▶ ESTRATTO DELLA PAGINA
<<<<

Su AgroNotizie abbiamo pubblicato una intervista a Michele Morgante, presidente di Siga (Società italiana di genetica agraria), nella quale spiega le opportunità rappresentate da queste nuove tecniche di miglioramento genetico. Tecniche che, secondo Morgante, se saranno autorizzate in Italia permetteranno di avere viti resistenti alle principali patologie fungine, mais che non temono la siccità o pomodori immuni dai virus. E renderanno le varietà tipiche italiane in grado di adattarsi alle sfide del futuro: produrre di più, con meno, in un ambiente in mutamento a causa dei cambiamenti climatici.
Ma qual è la posizione di chi, come SlowFood, ha fatto della lotta agli Ogm e della tutela delle tipicità italiane il suo cavallo di battaglia? "Non abbiamo alcun pregiudizio verso il miglioramento genetico", spiega ad AgroNotizie Gaetano Pascale, presidente di SlowFood Italia. "Ma occorre molta cautela quando si parla di nuove tecnologie, in particolare di cisgenesi o di genome editing. Ci sono sicuramente alcuni paletti da mettere".
Quali?
"Prima di tutto vogliamo aspettare che la Corte di giustizia europea, investita dal Consiglio di Stato francese, si pronunci e decida se gli organismi ottenuti con queste nuove tecnologie siano da considerarsi Ogm oppure no".
Bruxelles dovrebbe pronunciarsi entro la fine di settembre. Se non dovesse assimilarli agli Ogm non vi schierereste contro?

>>>>

▶ COMPITI DA SVOLGERE
1) Elenca le piante coltivate che, secondo Morgante, le nuove tecniche renderebbero resistenti a malattie o siccità, come riportato nell'estratto.
2) Copia senza modifiche il passo dell'estratto compreso tra "Su AgroNotizie abbiamo" e "dei cambiamenti climatici.", entrambi inclusi.
Le righe qui sotto provengono da una fonte diversa.

▶ DATI GREZZI

<<<<

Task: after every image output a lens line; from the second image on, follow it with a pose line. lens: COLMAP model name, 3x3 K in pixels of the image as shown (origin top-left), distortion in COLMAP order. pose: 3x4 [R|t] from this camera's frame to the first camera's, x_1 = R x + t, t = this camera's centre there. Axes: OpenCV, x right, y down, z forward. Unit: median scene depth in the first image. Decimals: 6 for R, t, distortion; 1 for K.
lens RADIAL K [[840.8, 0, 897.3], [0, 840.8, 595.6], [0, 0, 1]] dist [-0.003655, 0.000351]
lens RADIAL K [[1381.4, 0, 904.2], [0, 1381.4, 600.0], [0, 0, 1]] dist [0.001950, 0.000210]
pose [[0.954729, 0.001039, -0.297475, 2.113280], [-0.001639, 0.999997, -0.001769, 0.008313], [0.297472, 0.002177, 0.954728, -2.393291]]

>>>>

▶ SOLUZIONI
1) Viti, mais, pomodori.

2)
Su AgroNotizie abbiamo pubblicato una intervista a Michele Morgante, presidente di Siga (Società italiana di genetica agraria), nella quale spiega le opportunità rappresentate da queste nuove tecniche di miglioramento genetico. Tecniche che, secondo Morgante, se saranno autorizzate in Italia permetteranno di avere viti resistenti alle principali patologie fungine, mais che non temono la siccità o pomodori immuni dai virus. E renderanno le varietà tipiche italiane in grado di adattarsi alle sfide del futuro: produrre di più, con meno, in un ambiente in mutamento a causa dei cambiamenti climatici.